Version your embeddings. When you upgrade your embedding model, you need to re-embed and re-index all documents. Track the embedding model version in your vector metadata so you can identify stale vectors.
Monitor retrieval quality. Log the retrieved chunks alongside the user query and the final answer. Periodically review these logs to identify cases where retrieval failed — this is the fastest way to improve your RAG pipeline.
Use streaming for all LLM calls. Streaming dramatically improves perceived performance. Users see the first token in under a second rather than waiting for the full response. The Vercel AI SDK makes this trivial with streamText and useChat.
Implement graceful fallbacks. If the vector database is unavailable or returns no results, fall back to a general-purpose system prompt rather than returning an error. Always handle the empty-context case explicitly in your system prompt.
FAQ
What is the difference between RAG and fine-tuning?
Fine-tuning bakes knowledge into the model's weights by training on your data, which is expensive, slow to update, and risks catastrophic forgetting. RAG retrieves knowledge at inference time from an external store, making it cheap to update (just re-index new documents), transparent (you can inspect what was retrieved), and less prone to hallucination on factual queries. For most production use cases, RAG is the right default choice.
How many chunks should I retrieve (topK)?
Start with topK: 5. Retrieve more chunks (up to 10–15) if your questions require synthesising information from multiple sources. Retrieve fewer (3) if you need to minimise token costs or latency. Always measure the impact on answer quality empirically — there is no universally optimal value.
Can I use a local embedding model instead of OpenAI?
Yes. Models like nomic-embed-text (via Ollama) or all-MiniLM-L6-v2 (via Hugging Face Transformers.js) run entirely locally. The trade-off is lower embedding quality compared to OpenAI's latest models and higher infrastructure complexity.

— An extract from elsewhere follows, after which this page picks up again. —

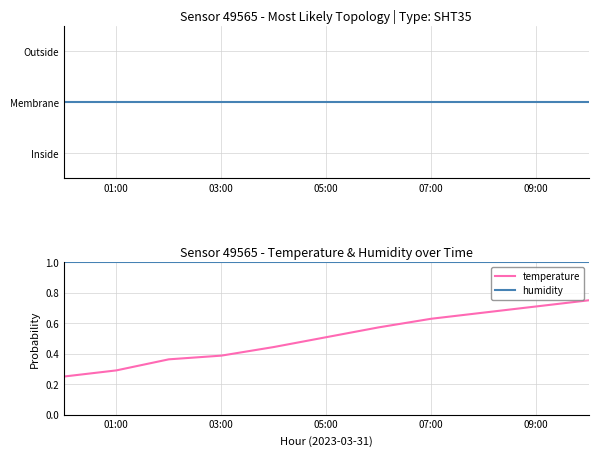

Which series has the largest total across all categories?

topology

For a Next.js app deployed to Vercel, a hosted embedding API is almost always the simpler choice.
How do I keep the vector database in sync with my source documents?
Implement a webhook or scheduled job that detects document changes (create, update, delete) and triggers the ingestion pipeline. For deletions, use the vector database's deleteOne or deleteMany API with the document's ID prefix. For updates, delete the old vectors and upsert the new ones. Tools like Sanity's GROQ-powered webhooks or GitHub Actions make this straightforward to automate.

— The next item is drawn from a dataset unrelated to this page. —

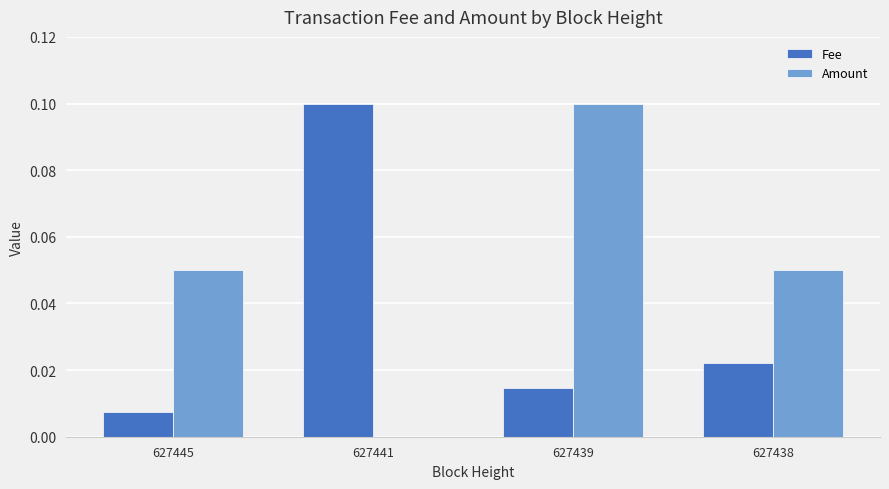

Which category has the highest value in the Amount series?

627439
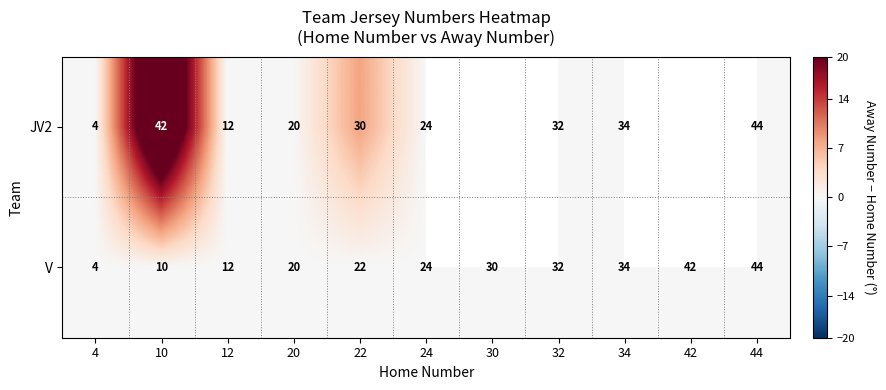

What is the total value across all series at 10?

52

Is this architecture suitable for multi-tenant applications?
Yes, with proper namespace or metadata isolation. Pinecone supports namespaces — each tenant gets their own namespace, and queries are scoped to that namespace. Upstash Vector supports namespaces as well. Alternatively, store a tenantId field in every vector's metadata and include it as a mandatory filter on every query. Never allow cross-tenant retrieval.
Conclusion
You have now built a complete Next.js RAG application — from document ingestion and vector storage through retrieval, LLM integration, and a streaming chat UI, all the way to a Vercel deployment. The architecture you have implemented is production-ready and scales gracefully: swap the embedding model, change the LLM provider, or migrate vector databases with minimal code changes thanks to the clean abstractions in lib/.
The most important thing to remember is that RAG quality is primarily a retrieval problem, not a generation problem. Invest time in your chunking strategy, experiment with topK, add re-ranking, and monitor what gets retrieved. A well-tuned retrieval pipeline will outperform a more powerful LLM with poor retrieval every time.
From here, consider exploring agentic RAG — where the LLM decides whether to retrieve, what query to use, and whether to retrieve again based on the initial results. Libraries like LangGraph and the Vercel AI SDK's tool-calling primitives make this pattern accessible without leaving the Next.js ecosystem.